◆ **TASK STATEMENT**:
Format the data below as a JSON list of strings, with one string for each line and any blank lines left out.

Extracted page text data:
::::
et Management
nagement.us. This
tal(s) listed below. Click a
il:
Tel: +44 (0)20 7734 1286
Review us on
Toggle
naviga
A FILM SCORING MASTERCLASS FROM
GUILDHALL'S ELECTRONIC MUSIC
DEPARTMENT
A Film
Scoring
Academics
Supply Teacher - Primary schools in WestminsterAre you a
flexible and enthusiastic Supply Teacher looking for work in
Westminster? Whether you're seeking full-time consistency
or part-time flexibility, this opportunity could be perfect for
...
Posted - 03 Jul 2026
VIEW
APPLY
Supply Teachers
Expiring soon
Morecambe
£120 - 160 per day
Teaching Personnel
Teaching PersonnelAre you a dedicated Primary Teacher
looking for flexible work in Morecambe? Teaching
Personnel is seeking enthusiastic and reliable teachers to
::::
◆ **RESULT**:
[
  "et Management",
  "nagement.us. This",
  "tal(s) listed below. Click a",
  "il:",
  "Tel: +44 (0)20 7734 1286",
  "Review us on",
  "Toggle",
  "naviga",
  "A FILM SCORING MASTERCLASS FROM",
  "GUILDHALL'S ELECTRONIC MUSIC",
  "DEPARTMENT",
  "A Film",
  "Scoring",
  "Academics",
  "Supply Teacher - Primary schools in WestminsterAre you a",
  "flexible and enthusiastic Supply Teacher looking for work in",
  "Westminster? Whether you're seeking full-time consistency",
  "or part-time flexibility, this opportunity could be perfect for",
  "...",
  "Posted - 03 Jul 2026",
  "VIEW",
  "APPLY",
  "Supply Teachers",
  "Expiring soon",
  "Morecambe",
  "£120 - 160 per day",
  "Teaching Personnel",
  "Teaching PersonnelAre you a dedicated Primary Teacher",
  "looking for flexible work in Morecambe? Teaching",
  "Personnel is seeking enthusiastic and reliable teachers to"
]